::: Data for analysis

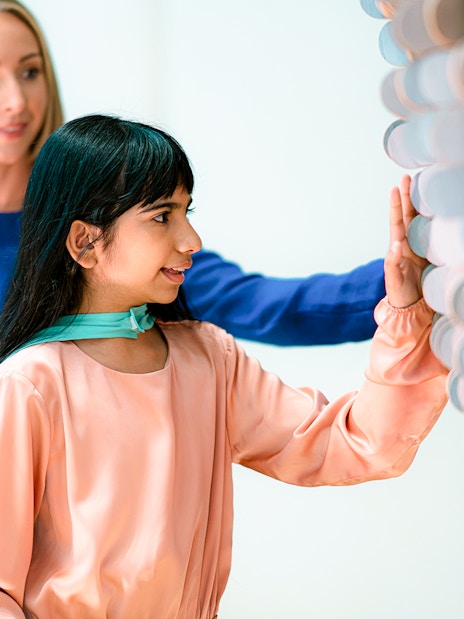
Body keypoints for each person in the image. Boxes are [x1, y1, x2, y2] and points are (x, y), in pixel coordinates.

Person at [0, 114, 448, 619]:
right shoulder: (29, 384)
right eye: (161, 216)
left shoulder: (210, 361)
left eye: (187, 211)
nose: (191, 239)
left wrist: (407, 314)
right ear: (85, 242)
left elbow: (355, 444)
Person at [0, 0, 386, 347]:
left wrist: (403, 280)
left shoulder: (100, 205)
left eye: (30, 71)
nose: (17, 101)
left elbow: (257, 304)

::::::

◆ Your instructions ◆
Return every line of the listing above where "left" appears.

◆ Result ◆
left shoulder: (210, 361)
left eye: (187, 211)
left wrist: (407, 314)
left elbow: (355, 444)
left wrist: (403, 280)
left shoulder: (100, 205)
left eye: (30, 71)
left elbow: (257, 304)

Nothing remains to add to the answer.